Deshalb war sie nicht sonderlich traurig, dass Niall an diesem Abend nicht kommen würde, denn mit Sicherheit hätte er dann auch über Nacht bleiben wollen.
Lili erhob sich, fuhr sich noch einmal über ihr aufgestecktes Haar, griff nach Handtasche und Cape und stieg die breite Treppe ins Foyer hinunter. Von dort aus ging es in das Restaurant. Mit einem Blick auf ihre neue goldene Armbanduhr, die Niall ihr zur Hochzeit geschenkt hatte, stellte sie fest, dass sie auf die Minute pünktlich war. Und da erblickte sie auch bereits die Denoons an einem Tisch, der für vier Personen gedeckt war. Bevor sie sich bemerkbar machen konnte, wandte sich Mrs Denoon um und stieß einen Entzückensschrei aus.
»Lili, du bist ja eine richtige Dame geworden!«
Die Gäste der benachbarten Tische starrten neugierig zu ihnen herüber.
Lili winkte ab. »O nein, ich bin immer noch die Alte! Das ist doch nur das Kleid.«
Doktor Denoon schob ihr einen Stuhl zurecht. »Aber Kleider machen Leute«, sagte er und fügte bewundernd hinzu: »Ich muss meiner Frau recht geben. Sie sehen bezaubernd aus.«
Lili wurde rot. Das waren ihr zu viele Komplimente auf einmal.
»Du siehst kerngesund aus, mein Kind, warum bist du hier zur Kur? Hast du denn irgendwelche Beschwerden?«, fragte Mrs Denoon ohne Umschweife.
»Nein, ich fühle mich prächtig. Es ist nur …« Sie stockte. »Wir wünschen uns so sehr ein Kind, und mein Mann meint …«
»Aber Sie sind doch erst seit April verheiratet. Da muss man sich in Geduld üben«, unterbrach der Doktor sie energisch.

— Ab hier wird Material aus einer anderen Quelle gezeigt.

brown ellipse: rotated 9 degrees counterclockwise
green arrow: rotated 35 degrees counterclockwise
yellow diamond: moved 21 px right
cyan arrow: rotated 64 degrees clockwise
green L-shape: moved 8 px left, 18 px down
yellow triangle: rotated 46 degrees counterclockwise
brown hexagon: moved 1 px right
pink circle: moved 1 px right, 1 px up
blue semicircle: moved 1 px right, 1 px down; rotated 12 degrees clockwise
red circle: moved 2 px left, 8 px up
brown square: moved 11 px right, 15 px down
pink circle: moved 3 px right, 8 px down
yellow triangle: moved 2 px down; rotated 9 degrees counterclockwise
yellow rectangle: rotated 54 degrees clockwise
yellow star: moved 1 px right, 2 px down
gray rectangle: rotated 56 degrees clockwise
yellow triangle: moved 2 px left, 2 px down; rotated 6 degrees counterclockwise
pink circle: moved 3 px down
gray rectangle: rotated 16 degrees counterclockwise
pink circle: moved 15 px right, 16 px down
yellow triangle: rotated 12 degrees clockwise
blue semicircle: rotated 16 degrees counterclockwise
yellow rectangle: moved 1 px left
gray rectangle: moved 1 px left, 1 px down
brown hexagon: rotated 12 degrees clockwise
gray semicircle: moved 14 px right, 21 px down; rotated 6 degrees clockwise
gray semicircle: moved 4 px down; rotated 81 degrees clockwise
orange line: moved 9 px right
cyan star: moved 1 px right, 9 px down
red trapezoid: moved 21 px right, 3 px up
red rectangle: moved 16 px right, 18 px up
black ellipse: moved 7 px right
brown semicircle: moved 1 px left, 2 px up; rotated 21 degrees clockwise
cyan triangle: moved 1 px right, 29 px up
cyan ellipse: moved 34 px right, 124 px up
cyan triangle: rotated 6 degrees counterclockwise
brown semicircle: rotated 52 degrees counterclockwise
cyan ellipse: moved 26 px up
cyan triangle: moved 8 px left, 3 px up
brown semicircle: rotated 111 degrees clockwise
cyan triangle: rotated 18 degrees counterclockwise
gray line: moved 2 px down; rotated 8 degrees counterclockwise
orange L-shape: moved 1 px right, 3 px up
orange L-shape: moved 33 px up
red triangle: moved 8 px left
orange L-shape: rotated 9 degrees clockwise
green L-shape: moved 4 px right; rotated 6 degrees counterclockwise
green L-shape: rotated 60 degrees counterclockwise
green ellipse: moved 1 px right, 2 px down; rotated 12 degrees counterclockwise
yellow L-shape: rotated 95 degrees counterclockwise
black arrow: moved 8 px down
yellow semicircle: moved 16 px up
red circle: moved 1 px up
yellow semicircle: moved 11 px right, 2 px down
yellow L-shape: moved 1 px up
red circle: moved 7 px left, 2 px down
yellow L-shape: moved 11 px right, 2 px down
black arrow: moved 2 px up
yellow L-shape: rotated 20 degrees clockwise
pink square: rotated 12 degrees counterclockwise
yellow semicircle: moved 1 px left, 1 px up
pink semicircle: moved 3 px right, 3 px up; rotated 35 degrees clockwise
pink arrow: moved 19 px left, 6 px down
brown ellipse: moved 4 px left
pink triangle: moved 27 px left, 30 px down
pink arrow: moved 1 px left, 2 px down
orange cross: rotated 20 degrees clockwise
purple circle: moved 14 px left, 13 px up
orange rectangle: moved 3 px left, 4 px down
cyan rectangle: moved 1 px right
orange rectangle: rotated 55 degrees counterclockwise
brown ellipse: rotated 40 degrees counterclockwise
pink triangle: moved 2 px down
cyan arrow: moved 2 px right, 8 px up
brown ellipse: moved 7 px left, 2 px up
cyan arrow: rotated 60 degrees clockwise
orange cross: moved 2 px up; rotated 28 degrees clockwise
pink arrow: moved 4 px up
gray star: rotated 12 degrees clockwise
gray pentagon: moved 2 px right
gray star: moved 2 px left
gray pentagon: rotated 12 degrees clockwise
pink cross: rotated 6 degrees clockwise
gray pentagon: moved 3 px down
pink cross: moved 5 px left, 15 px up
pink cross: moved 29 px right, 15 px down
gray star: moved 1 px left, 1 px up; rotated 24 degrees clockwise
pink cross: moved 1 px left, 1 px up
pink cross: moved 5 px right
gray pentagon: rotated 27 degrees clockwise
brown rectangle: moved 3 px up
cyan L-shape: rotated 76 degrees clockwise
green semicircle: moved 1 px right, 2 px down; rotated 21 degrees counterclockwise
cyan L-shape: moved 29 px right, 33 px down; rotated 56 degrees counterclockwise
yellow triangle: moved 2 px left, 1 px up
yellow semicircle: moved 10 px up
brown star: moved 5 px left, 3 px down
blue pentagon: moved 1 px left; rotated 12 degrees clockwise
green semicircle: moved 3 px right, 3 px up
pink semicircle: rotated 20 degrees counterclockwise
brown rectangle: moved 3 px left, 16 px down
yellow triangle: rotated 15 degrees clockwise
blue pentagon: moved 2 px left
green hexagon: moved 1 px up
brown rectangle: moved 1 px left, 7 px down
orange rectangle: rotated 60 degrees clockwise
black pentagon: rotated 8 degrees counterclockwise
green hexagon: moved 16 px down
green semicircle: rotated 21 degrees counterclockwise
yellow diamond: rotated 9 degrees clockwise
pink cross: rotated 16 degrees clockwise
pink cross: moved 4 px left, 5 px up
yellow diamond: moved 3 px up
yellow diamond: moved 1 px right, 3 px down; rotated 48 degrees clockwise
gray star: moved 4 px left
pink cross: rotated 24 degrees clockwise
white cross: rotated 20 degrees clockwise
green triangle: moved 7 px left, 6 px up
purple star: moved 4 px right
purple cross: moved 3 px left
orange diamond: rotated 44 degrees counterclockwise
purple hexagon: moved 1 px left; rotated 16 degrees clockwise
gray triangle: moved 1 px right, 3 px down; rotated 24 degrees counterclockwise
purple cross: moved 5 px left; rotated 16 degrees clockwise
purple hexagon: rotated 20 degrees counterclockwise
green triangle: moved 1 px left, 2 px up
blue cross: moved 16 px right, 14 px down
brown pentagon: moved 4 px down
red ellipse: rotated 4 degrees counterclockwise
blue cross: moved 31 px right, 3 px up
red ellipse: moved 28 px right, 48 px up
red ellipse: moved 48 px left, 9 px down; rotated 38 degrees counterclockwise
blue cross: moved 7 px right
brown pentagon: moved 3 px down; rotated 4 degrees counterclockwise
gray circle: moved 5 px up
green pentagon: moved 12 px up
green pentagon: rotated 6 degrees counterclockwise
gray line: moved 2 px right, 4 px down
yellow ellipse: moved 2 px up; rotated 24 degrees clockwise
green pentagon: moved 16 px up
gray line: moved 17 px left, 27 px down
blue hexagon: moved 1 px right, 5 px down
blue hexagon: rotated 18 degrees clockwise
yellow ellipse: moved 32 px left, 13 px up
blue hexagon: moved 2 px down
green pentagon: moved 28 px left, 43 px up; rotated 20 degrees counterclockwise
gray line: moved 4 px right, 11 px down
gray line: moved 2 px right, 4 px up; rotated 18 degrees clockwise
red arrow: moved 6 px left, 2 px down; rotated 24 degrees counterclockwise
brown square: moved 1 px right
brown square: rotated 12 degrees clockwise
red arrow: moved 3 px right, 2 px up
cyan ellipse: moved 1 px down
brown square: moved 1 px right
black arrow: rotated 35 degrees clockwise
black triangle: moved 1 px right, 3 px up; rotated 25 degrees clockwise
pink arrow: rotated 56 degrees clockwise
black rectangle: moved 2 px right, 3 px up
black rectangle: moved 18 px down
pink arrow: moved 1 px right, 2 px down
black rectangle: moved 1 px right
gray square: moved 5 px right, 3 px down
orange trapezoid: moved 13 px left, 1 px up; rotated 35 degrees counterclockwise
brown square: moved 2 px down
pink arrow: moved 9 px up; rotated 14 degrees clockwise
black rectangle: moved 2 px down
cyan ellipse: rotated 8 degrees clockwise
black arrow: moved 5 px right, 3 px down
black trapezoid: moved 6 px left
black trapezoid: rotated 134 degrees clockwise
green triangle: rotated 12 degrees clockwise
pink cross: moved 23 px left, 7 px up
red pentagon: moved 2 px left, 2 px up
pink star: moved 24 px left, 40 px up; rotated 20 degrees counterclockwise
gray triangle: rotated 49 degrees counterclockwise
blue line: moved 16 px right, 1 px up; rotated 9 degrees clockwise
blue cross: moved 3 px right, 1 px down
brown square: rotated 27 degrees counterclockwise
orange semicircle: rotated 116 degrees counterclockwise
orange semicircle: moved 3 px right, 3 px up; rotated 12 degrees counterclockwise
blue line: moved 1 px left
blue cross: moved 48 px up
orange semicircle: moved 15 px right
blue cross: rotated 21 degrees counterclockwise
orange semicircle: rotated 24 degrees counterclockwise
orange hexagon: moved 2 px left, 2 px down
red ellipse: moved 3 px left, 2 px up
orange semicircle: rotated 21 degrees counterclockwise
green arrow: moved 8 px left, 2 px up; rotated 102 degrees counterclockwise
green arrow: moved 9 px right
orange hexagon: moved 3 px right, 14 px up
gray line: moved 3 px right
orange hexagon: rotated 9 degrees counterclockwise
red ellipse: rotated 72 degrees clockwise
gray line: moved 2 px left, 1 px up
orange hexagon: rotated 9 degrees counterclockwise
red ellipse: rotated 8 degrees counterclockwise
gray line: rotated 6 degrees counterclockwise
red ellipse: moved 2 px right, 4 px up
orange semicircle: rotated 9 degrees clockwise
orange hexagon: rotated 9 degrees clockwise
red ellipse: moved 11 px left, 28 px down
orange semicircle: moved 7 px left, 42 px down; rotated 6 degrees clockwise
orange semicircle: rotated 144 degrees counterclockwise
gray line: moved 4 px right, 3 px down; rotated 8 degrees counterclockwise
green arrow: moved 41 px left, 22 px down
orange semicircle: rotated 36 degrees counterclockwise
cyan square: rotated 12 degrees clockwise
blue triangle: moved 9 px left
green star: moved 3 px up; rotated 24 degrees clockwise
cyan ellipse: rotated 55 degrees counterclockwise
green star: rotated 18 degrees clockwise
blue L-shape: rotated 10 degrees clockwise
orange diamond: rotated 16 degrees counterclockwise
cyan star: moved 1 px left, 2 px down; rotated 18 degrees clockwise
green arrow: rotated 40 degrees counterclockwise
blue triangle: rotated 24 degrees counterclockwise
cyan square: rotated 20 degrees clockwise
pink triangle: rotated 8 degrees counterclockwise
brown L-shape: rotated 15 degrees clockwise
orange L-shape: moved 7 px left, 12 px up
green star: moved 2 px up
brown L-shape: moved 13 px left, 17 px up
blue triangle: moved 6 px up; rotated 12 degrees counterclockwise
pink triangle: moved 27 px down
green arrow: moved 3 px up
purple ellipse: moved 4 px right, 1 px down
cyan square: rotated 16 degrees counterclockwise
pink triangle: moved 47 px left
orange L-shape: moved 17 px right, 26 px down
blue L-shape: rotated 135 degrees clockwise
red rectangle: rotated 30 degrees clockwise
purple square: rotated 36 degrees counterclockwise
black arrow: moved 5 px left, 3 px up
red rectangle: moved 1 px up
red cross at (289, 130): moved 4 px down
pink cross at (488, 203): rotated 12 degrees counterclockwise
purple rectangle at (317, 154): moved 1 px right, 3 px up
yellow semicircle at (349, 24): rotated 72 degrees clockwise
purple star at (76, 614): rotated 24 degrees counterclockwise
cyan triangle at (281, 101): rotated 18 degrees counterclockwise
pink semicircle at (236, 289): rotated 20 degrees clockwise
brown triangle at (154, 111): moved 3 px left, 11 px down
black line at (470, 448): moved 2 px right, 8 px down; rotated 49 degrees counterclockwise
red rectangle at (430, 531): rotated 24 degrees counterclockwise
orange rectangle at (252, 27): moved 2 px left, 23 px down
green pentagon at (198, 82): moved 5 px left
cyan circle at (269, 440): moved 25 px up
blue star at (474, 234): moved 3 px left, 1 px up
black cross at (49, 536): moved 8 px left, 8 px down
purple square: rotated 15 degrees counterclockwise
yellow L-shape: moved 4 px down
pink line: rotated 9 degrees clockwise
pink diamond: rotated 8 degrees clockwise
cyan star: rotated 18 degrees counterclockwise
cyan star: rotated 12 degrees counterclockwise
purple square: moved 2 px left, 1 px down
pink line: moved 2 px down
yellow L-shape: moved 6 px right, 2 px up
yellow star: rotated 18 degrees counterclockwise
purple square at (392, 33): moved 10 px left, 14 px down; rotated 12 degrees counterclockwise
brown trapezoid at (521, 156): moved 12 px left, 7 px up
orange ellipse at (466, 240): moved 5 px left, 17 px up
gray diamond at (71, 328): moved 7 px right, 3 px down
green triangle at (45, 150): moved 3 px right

»Mein Mann hat Sorge, dass es nicht mehr so einfach ist in meinem Alter …«
»Kindchen, Sie sind doch noch keine dreißig.«
»Ich habe noch mit zweiunddreißig unseren Jüngsten bekommen«, bestätigte Mrs Denoon.
»Aber ich habe noch kein Kind und werde sechsundzwanzig, auch wenn man es mir nicht ansieht. Niall hat mich vor der Heirat nie nach meinem Alter gefragt, aber nun macht er sich Sorgen. Er wünscht sich doch so sehnsüchtig einen Sohn.«
»Das ist ein frommer Wunsch, aber du könntest ja auch eine Tochter bekommen«, wandte Mrs Denoon ein.
»Ja, ich weiß, aber ich bin auch hier, damit ich ganz zur Ruhe komme«, seufzte Lili.
Mrs Denoon musterte sie prüfend. »Hauptsache ist doch, du bist glücklich. Das bist du doch, oder?«
»Ja, und wie«, beteuerte Lili mit belegter Stimme.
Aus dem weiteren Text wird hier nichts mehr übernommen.